Enfer
    Notes de bas de page

    Enfer

    Dans le triptyque, l’hébreu scheol et le grec hadès sont rendus par enfer, mais la Bible utilise séjour des morts et géhenne. Lorsque l’on effectue des renvois d’Écritures, on doit considérer les trois termes comme synonymes. Leurs significations sont données dans les paragraphes qui suivent.

    La révélation moderne envisage l’enfer dans deux sens au moins. Premièrement, c’est la demeure temporaire, dans le monde des esprits, de ceux qui ont été désobéissants ici-bas. Dans ce sens, l’enfer a une fin. L’Évangile sera enseigné à ceux qui s’y trouvent et, à un moment donné, après qu’ils se seront repentis, ils seront ressuscités dans un degré de gloire dont ils sont dignes. Ceux qui ne veulent pas se repentir, mais ne sont néanmoins pas des fils de perdition, resteront en enfer pendant tout le millénium. Après ces mille années de tourment, ils seront ressuscités dans la gloire téleste (D&A 76:81–86; 88:100–101).

    Deuxièmenent, c’est le séjour définitif de ceux qui ne sont pas rachetés par l’expiation de Jésus-Christ.

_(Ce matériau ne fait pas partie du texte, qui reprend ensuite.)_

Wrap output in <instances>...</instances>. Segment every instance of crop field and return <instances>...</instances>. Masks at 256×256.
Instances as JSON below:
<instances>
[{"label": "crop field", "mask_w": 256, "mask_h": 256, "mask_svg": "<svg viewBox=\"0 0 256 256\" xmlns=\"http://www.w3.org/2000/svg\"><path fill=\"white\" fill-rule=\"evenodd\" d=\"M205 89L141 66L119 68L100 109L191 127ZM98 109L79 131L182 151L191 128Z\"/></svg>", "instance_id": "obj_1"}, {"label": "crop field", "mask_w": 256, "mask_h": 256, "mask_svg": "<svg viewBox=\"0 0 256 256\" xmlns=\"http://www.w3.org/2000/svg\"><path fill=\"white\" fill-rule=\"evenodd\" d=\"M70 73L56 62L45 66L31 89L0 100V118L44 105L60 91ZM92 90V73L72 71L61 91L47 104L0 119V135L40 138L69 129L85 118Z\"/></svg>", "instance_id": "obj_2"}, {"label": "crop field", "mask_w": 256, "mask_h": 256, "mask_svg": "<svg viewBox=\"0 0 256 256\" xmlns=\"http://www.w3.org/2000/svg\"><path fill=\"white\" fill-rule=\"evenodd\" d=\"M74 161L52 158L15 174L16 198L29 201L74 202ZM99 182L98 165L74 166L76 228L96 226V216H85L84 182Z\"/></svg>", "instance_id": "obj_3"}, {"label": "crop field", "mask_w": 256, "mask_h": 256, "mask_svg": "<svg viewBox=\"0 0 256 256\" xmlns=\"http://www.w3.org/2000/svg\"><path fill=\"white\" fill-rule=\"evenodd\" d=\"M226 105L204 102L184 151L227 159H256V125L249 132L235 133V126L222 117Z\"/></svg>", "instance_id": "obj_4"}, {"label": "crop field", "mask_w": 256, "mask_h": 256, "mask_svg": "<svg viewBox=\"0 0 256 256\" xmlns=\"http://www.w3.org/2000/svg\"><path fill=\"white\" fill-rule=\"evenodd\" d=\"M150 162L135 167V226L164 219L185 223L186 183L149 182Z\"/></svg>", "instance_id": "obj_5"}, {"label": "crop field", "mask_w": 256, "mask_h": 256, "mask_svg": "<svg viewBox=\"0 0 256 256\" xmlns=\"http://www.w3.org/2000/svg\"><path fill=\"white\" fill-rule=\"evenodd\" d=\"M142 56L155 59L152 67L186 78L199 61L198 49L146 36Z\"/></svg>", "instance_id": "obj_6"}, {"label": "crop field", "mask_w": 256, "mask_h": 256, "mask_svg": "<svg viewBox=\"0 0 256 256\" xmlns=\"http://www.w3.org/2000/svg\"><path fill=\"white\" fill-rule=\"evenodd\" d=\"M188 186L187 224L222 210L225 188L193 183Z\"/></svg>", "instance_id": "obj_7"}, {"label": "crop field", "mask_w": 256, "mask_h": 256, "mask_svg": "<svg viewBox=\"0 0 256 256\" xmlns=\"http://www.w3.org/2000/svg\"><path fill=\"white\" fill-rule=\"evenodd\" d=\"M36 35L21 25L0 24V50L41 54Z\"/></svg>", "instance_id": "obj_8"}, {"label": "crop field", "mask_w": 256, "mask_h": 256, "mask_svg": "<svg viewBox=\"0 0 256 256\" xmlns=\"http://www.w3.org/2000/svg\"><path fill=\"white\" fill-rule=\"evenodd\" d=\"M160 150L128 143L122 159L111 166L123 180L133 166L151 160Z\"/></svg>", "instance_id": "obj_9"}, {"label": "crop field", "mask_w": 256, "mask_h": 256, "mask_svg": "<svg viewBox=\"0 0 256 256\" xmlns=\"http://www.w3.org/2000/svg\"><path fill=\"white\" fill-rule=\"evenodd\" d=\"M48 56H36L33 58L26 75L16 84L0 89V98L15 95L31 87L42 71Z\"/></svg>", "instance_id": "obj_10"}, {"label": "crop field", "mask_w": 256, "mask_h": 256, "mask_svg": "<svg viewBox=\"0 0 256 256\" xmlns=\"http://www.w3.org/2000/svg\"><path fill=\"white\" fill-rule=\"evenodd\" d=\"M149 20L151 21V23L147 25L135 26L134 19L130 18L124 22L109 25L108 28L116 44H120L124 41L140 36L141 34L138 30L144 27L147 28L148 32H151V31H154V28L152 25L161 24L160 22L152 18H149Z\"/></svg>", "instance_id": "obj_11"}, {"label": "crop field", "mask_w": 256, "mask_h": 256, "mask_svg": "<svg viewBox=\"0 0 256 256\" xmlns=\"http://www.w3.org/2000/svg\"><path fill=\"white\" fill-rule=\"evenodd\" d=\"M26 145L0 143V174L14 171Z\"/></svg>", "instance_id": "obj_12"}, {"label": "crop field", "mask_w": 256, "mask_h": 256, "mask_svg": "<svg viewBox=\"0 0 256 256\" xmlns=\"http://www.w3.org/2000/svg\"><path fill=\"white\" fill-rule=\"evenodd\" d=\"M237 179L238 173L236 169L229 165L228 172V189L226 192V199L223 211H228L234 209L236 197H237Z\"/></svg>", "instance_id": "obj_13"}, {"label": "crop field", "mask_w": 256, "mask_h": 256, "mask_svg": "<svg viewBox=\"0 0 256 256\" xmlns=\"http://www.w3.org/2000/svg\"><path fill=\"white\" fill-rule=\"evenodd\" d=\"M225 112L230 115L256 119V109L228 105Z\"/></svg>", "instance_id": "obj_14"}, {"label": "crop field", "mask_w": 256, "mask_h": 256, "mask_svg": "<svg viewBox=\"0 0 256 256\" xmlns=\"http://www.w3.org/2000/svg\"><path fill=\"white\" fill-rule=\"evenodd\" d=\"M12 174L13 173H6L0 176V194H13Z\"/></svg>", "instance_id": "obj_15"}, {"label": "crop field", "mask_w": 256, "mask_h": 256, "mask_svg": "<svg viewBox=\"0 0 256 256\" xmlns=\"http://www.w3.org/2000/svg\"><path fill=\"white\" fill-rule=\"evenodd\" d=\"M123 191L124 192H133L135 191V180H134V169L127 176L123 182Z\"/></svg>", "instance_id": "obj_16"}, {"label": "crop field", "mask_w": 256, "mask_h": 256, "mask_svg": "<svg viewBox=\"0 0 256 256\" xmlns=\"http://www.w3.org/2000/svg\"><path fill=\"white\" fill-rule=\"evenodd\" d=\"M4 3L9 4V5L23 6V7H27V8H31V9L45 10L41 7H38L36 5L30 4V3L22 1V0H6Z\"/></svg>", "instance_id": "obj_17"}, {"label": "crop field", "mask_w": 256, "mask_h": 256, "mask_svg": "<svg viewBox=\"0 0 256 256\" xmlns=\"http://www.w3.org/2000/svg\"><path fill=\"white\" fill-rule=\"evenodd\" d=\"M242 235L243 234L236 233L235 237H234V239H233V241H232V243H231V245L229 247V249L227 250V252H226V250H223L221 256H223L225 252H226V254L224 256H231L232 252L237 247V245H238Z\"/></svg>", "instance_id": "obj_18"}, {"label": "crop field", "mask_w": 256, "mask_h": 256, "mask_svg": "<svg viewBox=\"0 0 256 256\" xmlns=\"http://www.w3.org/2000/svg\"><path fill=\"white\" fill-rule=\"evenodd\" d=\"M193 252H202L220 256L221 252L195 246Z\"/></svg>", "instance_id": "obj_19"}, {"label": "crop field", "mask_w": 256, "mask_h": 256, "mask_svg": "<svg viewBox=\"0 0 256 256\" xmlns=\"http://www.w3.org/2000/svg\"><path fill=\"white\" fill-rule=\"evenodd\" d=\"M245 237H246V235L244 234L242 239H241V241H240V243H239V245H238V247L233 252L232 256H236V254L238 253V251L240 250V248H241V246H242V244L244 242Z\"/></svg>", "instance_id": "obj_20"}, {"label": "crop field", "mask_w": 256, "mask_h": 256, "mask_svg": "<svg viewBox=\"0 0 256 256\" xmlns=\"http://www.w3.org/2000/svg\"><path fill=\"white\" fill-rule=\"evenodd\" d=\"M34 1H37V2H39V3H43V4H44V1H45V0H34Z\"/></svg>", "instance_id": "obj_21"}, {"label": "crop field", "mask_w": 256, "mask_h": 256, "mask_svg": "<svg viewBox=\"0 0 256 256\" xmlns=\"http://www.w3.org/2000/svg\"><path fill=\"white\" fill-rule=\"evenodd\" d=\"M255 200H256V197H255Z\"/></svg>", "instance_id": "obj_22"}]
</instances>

Dans ce sens, l’enfer est permanent. Il est pour ceux qui « restent souillés » (D&A 88:35, 102). C’est le lieu où demeureront éternellement Satan, ses anges et les fils de perdition — ceux qui ont nié le Fils après que le Père l’a révélé (D&A 76:43–46).

    Les Écritures appellent parfois l’enfer les ténèbres du dehors.